The rise of online social platforms in the last two decades brought people from around the world closer together in an unprecedented manner. The forming of online communities created opportunities for spreading knowledge, initiating fruitful conversations, and openly expressing opinions among people from different geographical and social origins. With these online communities becoming larger, they face the inherent challenge of controlling undesirable social behavior.
Justin Cheng et al. address this challenge in their research: Antisocial Behavior in Online Discussion Communities by conducting a data-driven analysis of antisocial behavior on three different social platforms, then using insights gained from their analysis to develop a prediction model that can help the early detection of antisocial behavior. This work counts as a substantial contribution towards automating the process of identifying an undesirable online behavior.
Below are some facts that we could infer from this work:
- A simple way of defining an undesirable behavior could be the actions that cause someone to be expelled from a community. Justin Cheng et al. consider users who are banned from posting or commenting on a social platform to be those who post undesirable or antisocial content. Of course, this could be subjective to a community, but it is still one of the most indicative acts of undesirability.

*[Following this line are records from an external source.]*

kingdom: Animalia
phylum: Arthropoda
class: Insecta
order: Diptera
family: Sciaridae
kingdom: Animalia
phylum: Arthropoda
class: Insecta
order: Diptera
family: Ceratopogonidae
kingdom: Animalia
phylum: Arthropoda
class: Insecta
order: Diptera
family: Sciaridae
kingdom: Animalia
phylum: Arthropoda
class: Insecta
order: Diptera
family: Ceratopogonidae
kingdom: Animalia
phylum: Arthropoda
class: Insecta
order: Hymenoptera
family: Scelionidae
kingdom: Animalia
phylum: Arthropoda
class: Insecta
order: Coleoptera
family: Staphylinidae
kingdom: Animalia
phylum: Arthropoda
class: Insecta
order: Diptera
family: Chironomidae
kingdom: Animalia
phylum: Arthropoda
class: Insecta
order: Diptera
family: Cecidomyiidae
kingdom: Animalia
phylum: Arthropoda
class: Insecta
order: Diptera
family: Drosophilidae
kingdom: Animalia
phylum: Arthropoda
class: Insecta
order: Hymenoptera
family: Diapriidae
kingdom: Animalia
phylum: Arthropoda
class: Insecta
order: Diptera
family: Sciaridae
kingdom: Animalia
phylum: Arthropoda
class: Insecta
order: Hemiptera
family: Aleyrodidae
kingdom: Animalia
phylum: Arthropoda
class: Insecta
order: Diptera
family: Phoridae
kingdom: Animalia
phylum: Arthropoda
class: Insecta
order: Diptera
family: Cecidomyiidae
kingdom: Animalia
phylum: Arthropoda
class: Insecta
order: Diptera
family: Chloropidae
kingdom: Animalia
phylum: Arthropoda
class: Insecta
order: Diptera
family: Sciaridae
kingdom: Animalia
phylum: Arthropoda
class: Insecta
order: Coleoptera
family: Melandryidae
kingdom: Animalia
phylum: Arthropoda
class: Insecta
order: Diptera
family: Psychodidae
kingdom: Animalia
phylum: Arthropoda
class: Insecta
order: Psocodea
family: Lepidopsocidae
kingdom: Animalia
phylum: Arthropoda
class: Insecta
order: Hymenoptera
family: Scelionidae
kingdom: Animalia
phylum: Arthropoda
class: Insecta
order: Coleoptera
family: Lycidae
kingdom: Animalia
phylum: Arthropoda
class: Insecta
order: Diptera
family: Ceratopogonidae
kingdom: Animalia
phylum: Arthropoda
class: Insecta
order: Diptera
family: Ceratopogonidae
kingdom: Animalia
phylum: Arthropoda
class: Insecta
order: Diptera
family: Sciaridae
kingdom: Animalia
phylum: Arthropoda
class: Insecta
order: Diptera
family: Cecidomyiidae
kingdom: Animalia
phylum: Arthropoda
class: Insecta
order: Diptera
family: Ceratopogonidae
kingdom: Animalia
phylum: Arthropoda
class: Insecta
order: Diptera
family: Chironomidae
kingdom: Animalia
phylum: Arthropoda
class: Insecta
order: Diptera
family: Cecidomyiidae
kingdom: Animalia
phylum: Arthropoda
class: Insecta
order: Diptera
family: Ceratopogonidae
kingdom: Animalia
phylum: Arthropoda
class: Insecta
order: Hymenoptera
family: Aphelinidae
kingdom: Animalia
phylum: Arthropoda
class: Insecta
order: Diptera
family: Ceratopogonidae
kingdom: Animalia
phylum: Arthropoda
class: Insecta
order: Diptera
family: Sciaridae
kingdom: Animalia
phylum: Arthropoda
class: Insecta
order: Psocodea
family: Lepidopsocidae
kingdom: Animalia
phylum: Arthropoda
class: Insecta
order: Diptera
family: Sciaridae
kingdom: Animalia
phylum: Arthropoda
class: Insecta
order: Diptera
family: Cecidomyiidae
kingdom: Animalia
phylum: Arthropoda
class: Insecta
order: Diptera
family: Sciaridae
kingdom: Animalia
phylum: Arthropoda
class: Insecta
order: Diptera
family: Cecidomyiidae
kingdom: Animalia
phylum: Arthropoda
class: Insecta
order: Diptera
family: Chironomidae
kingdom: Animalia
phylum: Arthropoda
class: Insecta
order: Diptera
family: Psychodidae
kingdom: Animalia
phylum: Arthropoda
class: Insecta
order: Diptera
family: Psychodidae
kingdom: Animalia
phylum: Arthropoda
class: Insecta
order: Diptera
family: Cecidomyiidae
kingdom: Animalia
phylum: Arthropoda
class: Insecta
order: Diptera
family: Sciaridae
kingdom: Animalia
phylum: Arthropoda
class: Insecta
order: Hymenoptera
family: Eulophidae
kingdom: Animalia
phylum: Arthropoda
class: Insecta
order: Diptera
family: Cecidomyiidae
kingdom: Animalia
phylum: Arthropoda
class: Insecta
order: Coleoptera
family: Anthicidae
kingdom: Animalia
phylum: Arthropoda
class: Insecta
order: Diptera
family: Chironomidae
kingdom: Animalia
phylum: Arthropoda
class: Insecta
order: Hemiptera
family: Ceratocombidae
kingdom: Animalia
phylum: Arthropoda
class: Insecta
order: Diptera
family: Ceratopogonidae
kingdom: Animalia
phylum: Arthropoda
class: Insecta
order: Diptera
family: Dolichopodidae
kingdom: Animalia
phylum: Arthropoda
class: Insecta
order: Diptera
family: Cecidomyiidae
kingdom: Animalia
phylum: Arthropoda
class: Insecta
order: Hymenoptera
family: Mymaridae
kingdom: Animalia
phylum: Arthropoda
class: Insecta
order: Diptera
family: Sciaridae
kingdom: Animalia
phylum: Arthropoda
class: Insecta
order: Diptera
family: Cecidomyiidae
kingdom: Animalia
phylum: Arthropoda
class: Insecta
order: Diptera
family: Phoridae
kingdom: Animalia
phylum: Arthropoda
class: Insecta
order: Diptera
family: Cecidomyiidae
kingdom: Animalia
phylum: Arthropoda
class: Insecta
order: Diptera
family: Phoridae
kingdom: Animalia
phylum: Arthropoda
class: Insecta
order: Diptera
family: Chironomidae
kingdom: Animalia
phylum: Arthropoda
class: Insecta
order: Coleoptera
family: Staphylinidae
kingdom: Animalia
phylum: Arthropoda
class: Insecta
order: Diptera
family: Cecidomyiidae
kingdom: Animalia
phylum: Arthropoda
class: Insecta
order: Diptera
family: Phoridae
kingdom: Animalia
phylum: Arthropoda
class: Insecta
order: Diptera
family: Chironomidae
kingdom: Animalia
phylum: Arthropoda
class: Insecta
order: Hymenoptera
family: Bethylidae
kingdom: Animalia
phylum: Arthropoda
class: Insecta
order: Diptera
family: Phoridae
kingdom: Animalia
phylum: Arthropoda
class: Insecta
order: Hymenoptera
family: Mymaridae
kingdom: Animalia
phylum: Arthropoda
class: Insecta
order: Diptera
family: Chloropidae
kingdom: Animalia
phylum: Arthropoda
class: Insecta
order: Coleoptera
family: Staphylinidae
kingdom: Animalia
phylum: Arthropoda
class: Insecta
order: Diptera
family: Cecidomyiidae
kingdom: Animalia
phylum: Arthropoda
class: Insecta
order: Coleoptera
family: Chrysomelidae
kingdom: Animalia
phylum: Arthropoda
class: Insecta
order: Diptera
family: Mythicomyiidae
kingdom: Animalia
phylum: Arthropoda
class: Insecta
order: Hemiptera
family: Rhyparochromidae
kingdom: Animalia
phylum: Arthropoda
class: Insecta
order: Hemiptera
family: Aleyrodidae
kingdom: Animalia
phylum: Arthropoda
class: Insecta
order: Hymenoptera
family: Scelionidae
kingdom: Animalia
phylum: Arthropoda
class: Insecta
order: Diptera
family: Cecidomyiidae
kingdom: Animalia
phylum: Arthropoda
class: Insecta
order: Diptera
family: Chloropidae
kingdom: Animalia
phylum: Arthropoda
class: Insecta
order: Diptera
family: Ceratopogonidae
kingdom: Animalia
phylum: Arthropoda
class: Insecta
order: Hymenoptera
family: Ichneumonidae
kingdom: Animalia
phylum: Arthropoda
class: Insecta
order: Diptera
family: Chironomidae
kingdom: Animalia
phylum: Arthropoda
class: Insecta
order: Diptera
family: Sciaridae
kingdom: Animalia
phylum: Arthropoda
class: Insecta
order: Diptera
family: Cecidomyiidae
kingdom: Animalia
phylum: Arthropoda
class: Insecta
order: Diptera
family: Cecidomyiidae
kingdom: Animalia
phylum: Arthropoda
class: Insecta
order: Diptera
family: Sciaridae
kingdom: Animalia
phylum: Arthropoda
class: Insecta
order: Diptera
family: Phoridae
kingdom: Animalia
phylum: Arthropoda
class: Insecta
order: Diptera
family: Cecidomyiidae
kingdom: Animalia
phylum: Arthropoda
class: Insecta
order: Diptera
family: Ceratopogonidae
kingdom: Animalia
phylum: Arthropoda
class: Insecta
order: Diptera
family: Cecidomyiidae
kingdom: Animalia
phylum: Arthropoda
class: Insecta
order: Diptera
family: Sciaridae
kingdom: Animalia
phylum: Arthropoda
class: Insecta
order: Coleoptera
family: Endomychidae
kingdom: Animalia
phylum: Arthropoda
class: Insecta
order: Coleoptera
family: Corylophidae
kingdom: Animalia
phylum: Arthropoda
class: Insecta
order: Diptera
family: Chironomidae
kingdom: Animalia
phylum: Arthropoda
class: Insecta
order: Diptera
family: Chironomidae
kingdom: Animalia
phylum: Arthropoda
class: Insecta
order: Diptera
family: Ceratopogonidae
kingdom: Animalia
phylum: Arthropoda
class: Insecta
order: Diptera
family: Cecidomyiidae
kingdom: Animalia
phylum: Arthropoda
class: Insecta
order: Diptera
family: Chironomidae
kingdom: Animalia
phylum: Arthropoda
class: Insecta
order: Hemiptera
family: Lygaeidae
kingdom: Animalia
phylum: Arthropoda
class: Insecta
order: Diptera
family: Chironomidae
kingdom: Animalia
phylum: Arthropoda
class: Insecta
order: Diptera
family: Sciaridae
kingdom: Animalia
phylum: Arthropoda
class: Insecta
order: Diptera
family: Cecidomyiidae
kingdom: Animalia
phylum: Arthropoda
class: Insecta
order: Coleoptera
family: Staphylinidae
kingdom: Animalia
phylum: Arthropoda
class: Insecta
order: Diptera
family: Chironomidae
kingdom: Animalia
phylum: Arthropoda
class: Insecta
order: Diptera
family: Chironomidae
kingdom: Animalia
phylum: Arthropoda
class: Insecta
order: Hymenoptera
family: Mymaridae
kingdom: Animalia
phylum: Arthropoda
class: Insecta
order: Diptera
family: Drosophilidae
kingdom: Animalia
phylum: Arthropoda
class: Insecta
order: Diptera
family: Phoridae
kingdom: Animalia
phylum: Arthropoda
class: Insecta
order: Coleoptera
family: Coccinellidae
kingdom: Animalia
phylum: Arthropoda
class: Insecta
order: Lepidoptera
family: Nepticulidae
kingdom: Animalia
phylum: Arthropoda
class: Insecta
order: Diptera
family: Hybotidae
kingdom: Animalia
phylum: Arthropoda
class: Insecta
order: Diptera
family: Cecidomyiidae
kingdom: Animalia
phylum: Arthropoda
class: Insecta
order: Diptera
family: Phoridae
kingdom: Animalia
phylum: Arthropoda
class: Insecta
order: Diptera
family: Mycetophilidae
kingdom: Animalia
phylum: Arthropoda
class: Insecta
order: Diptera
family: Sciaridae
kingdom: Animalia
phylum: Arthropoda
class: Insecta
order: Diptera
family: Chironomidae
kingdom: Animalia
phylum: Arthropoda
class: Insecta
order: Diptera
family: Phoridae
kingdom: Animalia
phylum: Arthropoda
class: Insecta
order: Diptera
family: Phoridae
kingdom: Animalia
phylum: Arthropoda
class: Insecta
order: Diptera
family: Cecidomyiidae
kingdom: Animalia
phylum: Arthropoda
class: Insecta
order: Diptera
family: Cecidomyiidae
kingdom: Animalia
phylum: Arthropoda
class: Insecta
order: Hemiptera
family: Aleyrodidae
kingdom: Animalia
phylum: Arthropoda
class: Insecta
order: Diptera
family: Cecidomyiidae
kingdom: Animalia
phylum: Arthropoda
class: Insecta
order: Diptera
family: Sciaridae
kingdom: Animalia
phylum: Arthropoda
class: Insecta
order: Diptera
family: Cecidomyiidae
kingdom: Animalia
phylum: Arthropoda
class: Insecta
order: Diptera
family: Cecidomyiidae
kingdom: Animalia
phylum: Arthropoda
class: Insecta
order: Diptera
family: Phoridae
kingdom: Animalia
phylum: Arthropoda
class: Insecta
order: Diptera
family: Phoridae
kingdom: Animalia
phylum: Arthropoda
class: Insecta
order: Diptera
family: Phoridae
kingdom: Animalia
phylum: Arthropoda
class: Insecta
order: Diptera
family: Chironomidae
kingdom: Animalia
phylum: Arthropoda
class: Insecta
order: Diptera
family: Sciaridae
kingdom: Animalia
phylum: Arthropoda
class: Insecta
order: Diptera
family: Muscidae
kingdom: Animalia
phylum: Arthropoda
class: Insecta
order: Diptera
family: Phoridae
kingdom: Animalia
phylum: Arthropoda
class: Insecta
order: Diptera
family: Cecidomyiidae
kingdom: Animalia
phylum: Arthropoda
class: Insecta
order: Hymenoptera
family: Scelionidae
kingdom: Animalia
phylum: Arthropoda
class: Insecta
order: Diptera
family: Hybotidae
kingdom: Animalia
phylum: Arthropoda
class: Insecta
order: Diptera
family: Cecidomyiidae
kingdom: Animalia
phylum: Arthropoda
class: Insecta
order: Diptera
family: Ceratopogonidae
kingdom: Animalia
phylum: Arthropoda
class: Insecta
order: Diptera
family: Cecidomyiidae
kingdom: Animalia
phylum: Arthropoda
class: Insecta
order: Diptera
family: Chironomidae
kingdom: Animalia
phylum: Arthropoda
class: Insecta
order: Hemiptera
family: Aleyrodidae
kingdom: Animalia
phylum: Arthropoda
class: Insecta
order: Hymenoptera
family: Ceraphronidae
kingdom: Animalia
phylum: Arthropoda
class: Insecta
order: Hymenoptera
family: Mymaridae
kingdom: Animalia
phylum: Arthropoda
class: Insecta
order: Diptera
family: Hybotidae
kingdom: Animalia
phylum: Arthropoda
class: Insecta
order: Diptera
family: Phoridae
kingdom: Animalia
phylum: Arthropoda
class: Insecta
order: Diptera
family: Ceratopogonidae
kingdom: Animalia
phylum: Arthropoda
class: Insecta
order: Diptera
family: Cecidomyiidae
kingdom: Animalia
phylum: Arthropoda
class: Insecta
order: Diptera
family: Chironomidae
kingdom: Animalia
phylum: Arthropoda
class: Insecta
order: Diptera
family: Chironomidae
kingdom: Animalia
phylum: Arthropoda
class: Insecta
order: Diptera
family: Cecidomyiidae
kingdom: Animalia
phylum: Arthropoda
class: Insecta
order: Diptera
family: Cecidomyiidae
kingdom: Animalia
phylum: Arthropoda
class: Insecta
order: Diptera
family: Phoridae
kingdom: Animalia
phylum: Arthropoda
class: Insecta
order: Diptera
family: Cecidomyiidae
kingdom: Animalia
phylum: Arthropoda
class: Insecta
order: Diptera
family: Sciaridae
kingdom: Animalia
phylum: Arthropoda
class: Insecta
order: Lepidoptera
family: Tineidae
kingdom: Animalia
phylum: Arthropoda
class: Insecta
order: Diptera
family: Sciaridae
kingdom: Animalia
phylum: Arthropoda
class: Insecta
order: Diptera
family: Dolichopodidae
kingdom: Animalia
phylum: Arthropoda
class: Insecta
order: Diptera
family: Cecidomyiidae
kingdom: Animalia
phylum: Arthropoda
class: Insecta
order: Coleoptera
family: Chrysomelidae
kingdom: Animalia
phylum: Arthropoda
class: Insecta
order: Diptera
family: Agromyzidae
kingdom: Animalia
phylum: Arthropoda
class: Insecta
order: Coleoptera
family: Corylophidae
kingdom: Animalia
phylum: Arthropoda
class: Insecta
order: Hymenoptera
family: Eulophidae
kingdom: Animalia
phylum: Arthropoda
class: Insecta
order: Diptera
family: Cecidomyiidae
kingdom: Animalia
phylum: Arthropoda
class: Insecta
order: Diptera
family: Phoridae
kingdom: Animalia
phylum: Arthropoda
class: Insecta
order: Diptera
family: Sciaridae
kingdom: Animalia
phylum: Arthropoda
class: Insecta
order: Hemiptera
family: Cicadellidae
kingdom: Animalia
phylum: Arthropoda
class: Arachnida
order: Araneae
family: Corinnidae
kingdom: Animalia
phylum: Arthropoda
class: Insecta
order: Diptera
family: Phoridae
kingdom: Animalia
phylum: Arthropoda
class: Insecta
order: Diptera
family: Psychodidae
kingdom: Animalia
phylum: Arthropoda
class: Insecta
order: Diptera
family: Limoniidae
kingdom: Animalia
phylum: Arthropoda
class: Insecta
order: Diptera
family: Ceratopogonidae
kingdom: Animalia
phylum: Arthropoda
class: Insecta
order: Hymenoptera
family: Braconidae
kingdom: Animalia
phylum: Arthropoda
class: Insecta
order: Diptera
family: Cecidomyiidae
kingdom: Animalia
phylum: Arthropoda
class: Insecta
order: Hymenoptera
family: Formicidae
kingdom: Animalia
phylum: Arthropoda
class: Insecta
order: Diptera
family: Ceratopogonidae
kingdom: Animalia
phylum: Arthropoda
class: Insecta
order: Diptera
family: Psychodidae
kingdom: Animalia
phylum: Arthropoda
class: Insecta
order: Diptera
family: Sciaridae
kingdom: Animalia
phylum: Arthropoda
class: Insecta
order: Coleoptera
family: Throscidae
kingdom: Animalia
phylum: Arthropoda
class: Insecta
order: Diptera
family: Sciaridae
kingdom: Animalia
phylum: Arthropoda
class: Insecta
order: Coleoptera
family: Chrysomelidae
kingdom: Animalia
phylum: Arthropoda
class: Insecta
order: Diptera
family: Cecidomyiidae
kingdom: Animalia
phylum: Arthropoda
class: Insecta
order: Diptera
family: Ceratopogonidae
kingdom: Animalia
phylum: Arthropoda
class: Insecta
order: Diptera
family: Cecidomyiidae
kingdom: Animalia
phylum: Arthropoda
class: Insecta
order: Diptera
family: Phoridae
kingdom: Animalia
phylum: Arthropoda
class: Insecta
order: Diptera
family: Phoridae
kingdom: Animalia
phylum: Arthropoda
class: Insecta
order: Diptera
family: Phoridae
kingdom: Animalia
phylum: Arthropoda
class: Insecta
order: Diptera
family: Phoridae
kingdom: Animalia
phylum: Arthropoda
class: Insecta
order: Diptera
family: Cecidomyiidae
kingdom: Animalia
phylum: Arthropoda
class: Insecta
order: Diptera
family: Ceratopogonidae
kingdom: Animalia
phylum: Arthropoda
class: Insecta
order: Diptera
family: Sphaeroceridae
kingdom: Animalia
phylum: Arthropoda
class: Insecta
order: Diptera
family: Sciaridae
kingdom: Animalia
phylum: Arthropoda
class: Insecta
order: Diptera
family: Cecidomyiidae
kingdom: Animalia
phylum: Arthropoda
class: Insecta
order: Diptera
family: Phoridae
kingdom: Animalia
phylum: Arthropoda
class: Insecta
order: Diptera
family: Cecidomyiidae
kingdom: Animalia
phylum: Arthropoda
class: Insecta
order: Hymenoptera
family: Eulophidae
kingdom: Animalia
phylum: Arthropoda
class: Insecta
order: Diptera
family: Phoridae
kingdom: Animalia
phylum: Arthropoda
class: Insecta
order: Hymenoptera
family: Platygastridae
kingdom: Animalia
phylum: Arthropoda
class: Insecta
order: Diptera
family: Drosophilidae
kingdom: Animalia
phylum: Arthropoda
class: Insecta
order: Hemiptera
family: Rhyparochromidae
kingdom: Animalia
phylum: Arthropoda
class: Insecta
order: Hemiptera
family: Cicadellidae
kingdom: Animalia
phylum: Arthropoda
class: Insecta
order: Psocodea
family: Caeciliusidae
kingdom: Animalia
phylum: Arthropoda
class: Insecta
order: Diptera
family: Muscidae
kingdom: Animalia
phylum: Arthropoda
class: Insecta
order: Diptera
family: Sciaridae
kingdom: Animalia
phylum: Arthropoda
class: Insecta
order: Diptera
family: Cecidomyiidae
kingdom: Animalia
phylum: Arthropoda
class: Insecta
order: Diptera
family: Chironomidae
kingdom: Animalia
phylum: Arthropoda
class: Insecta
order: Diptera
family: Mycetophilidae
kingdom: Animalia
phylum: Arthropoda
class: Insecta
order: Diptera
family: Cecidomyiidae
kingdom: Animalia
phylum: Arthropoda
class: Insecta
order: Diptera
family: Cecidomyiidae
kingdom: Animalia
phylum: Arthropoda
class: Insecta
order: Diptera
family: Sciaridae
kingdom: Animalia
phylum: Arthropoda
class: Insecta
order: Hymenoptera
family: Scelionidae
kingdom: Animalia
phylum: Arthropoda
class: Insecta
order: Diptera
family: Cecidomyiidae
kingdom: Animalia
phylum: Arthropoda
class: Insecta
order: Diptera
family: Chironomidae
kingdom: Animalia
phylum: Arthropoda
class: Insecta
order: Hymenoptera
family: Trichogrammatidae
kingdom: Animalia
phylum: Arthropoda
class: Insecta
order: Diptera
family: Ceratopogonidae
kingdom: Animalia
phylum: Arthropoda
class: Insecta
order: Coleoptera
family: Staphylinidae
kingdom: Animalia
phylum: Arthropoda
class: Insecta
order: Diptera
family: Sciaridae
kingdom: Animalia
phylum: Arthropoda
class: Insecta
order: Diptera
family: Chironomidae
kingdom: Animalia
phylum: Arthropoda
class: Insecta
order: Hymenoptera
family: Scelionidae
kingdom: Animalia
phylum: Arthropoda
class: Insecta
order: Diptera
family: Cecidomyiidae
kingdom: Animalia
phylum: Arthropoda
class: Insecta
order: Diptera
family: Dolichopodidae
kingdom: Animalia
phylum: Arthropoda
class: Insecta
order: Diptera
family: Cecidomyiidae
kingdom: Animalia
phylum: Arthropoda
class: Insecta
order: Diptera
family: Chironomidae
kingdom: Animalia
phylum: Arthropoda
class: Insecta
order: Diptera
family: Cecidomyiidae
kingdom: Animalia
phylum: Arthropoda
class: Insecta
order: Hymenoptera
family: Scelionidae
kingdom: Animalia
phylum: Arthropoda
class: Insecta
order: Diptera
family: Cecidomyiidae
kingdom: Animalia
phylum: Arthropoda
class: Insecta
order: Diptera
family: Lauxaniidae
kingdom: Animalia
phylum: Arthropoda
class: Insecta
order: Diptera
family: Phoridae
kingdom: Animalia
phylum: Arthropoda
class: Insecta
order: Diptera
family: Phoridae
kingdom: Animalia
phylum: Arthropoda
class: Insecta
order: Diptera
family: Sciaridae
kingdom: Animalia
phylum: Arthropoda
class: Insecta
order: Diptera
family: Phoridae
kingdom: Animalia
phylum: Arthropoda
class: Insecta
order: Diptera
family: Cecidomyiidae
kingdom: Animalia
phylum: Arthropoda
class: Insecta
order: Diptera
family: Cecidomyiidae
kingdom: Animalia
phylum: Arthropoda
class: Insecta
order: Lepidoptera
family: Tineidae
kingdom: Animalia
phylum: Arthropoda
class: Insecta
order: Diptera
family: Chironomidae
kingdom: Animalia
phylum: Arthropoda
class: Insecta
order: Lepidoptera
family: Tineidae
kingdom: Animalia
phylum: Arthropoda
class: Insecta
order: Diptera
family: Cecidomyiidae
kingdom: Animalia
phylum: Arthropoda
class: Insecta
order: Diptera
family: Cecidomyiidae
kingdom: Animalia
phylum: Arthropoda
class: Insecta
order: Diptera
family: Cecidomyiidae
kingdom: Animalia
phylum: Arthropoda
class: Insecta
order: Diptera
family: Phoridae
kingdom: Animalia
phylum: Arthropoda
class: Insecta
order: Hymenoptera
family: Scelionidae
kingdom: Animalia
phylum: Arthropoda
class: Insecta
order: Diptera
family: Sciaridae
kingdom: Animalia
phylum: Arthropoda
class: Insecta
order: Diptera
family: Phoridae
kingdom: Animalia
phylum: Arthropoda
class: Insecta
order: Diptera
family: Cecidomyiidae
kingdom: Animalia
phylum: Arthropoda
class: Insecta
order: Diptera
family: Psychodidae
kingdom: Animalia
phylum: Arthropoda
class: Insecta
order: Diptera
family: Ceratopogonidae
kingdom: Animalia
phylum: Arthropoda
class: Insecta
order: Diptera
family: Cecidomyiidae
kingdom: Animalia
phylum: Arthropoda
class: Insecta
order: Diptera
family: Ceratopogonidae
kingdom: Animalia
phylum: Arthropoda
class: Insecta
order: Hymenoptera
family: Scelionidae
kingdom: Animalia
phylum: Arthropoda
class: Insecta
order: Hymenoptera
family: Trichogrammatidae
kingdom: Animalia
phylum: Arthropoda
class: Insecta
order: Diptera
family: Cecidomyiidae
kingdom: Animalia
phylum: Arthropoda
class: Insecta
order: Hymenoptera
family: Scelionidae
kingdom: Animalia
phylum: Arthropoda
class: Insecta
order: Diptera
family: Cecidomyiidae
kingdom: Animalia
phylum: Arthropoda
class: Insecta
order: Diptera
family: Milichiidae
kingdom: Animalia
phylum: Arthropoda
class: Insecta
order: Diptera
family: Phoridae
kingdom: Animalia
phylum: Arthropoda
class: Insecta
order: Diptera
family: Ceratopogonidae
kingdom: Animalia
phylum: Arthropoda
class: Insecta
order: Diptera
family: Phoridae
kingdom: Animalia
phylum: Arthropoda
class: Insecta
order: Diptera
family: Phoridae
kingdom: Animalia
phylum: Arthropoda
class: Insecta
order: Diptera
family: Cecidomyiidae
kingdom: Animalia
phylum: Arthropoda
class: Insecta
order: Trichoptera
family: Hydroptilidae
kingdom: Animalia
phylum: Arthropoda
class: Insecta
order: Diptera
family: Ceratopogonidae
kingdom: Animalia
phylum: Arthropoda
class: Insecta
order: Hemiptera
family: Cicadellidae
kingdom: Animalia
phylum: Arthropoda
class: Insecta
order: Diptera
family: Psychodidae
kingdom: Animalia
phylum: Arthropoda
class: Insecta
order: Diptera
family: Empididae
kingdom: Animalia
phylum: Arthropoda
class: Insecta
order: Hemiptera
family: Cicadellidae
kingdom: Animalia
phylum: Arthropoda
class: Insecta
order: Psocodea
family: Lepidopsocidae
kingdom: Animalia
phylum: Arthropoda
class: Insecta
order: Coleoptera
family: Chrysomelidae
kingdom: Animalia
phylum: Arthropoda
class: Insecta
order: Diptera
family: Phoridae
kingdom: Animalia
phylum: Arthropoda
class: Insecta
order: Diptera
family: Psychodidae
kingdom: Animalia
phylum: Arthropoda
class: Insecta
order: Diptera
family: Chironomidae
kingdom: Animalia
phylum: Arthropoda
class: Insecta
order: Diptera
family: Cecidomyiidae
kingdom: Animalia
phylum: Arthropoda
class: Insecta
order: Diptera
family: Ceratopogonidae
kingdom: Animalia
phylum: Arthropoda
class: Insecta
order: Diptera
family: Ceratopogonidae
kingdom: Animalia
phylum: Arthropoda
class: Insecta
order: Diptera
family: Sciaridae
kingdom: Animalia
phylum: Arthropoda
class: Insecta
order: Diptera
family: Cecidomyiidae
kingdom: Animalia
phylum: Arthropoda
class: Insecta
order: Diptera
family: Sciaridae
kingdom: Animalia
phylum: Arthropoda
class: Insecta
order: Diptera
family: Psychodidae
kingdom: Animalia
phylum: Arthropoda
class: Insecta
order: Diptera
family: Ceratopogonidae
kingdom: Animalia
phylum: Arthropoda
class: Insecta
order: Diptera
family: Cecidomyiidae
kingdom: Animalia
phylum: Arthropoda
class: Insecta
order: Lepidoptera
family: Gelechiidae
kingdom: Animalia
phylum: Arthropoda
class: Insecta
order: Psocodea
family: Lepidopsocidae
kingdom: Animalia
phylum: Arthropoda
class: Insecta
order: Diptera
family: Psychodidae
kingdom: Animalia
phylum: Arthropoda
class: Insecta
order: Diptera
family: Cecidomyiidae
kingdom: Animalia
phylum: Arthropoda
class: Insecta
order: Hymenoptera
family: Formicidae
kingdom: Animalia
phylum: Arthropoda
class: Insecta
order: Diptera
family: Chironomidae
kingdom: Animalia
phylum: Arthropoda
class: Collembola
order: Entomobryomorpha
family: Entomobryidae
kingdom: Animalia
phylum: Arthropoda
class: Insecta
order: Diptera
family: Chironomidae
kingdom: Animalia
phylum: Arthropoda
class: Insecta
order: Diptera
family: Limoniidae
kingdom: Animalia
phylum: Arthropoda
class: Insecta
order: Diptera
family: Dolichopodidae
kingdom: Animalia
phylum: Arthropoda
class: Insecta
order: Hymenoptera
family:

- Regarding selecting features for the prediction task, those features selected from the actions of community members and moderators have a more significant effect than those selected from the textual content. This could lead to two conclusions. It could strengthen the argument that undesirability is subjective to a community, but it could also be that selecting textual or content features to describe undesirable or antisocial behavior is a more challenging problem. But given that the prediction model performs relatively well across different platforms, we can conclude that antisocial acts could be reliably defined by the reaction of other community members.
- The automation of detecting antisocial behavior in online communities could help moderators to better control the content, but it could not yet completely replace them. The involvement of a human to approve the prediction is necessary.
If I could have a chance to build over this work, I could focus on the following points:
- Although the features selected from the reaction of the community are more descriptive of undesirable behavior, it has a drawback of being less effective for posts that are further in time than the time a user was banned, making it harder to make an earlier detection of an undesirable or antisocial behavior. Hence, improving the prediction through features selected from the content of the post could help to address this limitation.
- As mentioned above, the automated detection of antisocial behavior could not yet completely replace the human decision. We can make use of this fact to even enhance the prediction by utilizing the decisions of human moderators to correct the prediction error and build a continuously improving model.
Finally, It is highly important and also challenging to control the spread of undesirable content in online social platforms. An undesirable content could range from simply being off-topic, to using swear words, to discrimination and bigotry, to spreading rumors and misinformation.